Real Growth

Real Growth is the measure of a company's or an economy's growth after accounting for the effects of inflation. It strips away the price increases that can make growth figures look more impressive than they actually are, revealing the true, underlying increase in the volume of goods or services produced. Imagine a bakery that sold 100 loaves of bread for €1 each last year (€100 in revenue) and sells 105 loaves for €1.10 each this year (€115.50 in revenue). The nominal revenue growth is a healthy 15.5%. However, if the price of flour, yeast, and energy (inflation) rose by 10%, the bakery isn't 15.5% better off. The real growth in the number of loaves sold is just 5%. For investors, particularly those practicing value investing, understanding real growth is crucial. It helps you see which companies are genuinely expanding and creating value, rather than just riding a wave of rising prices.

For a value investor, the goal isn't just to find companies that are growing, but to find companies whose growth is real and sustainable. Nominal Growth figures can be a smokescreen, hiding underlying weakness.

Inflation is like a sneaky thief, quietly eroding the purchasing power of money. A company might boast about a 10% increase in revenue, which sounds fantastic. But if the general inflation rate for that year was 8%, the company's real growth is a much more modest 2%. This means that of the 10% growth, 8 percentage points were just keeping up with rising prices, and only 2 percentage points represented a genuine increase in business activity. A company that can't grow faster than inflation is essentially running on a treadmill—it's working hard but not actually moving forward. A true value creator consistently posts positive real growth.

This concept applies directly to your investment returns. Your portfolio might have grown by 12% in a year. Congratulations! But if inflation was 7%, your real return—the actual increase in your spending power—is only 5%. This is the number that truly matters for reaching your long-term financial goals, like a comfortable retirement. Focusing on real growth helps you set realistic expectations and make smarter decisions about where to invest your hard-earned money.

The good news is that you don't need a PhD in economics to figure this out. The math is straightforward.

The basic formula to find the real growth rate is: Real Growth Rate = Nominal Growth Rate - Inflation Rate For example, if a company's EPS grew from $5.00 to $5.50, its nominal growth is 10% (($5.50 / $5.00) - 1). If the CPI, a common measure of inflation, rose by 3% over the same period, the real EPS growth is: 10% (Nominal Growth) - 3% (Inflation) = 7% (Real Growth) This 7% figure gives you a much clearer picture of the company's performance.

Getting the numbers for this calculation is relatively easy:

  • Nominal Growth: You can find this in a company's financial statements (income statement, balance sheet). Look at the year-over-year growth in key metrics like revenue, earnings, or book value.
  • Inflation Rate: This data is published by government agencies. In the United States, the Bureau of Labor Statistics releases the CPI. In Europe, Eurostat publishes the Harmonised Index of Consumer Prices (HICP).

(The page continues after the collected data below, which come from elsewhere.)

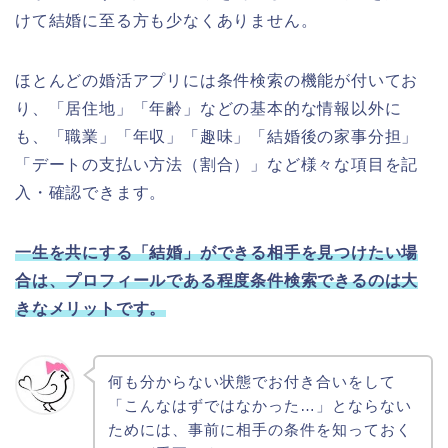
けて結婚に至る方も少なくありません。
ほとんどの婚活アプリには条件検索の機能が付いてお
り、「居住地」「年齢」などの基本的な情報以外に
も、「職業」「年収」「趣味」「結婚後の家事分担」
「デートの支払い方法（割合）」など様々な項目を記
入・確認できます。
一生を共にする「結婚」ができる相手を見つけたい場
合は、プロフィールである程度条件検索できるのは大
きなメリットです。
何も分からない状態でお付き合いをして
「こんなはずではなかった…」とならない
ためには、事前に相手の条件を知っておく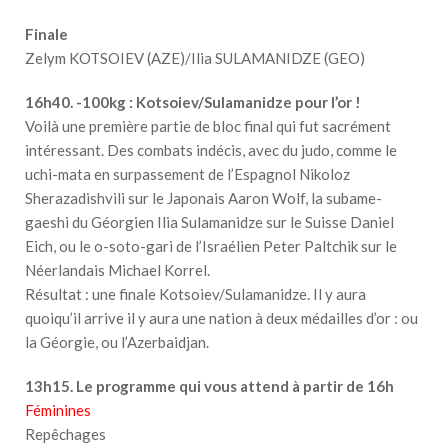
Finale
Zelym KOTSOIEV (AZE)/Ilia SULAMANIDZE (GEO)
16h40. -100kg : Kotsoiev/Sulamanidze pour l’or !
Voilà une première partie de bloc final qui fut sacrément
intéressant. Des combats indécis, avec du judo, comme le
uchi-mata en surpassement de l’Espagnol Nikoloz
Sherazadishvili sur le Japonais Aaron Wolf, la subame-
gaeshi du Géorgien Ilia Sulamanidze sur le Suisse Daniel
Eich, ou le o-soto-gari de l’Israélien Peter Paltchik sur le
Néerlandais Michael Korrel.
Résultat : une finale Kotsoiev/Sulamanidze. Il y aura
quoiqu’il arrive il y aura une nation à deux médailles d’or : ou
la Géorgie, ou l’Azerbaidjan.
13h15. Le programme qui vous attend à partir de 16h
Féminines
Repêchages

While the basic formula is a powerful tool, a savvy investor knows to dig a little deeper.

  • Different Kinds of Inflation: The CPI measures consumer price inflation, but a company might be more affected by producer prices. The PPI measures inflation for raw materials and other inputs businesses buy. For an industrial company, real growth calculated using the PPI might be more revealing.
  • Industry-Specific Costs: A great value investor will consider inflation specific to a company's industry. For example, if you are analyzing an airline, the price of jet fuel is a massive factor. A general inflation rate of 2% is meaningless if fuel costs have soared by 20%. True analysis means looking at how a company's specific costs have changed relative to the prices it can charge its customers. This is where you find the hidden gems—companies with strong pricing power that can outrun their specific cost inflation.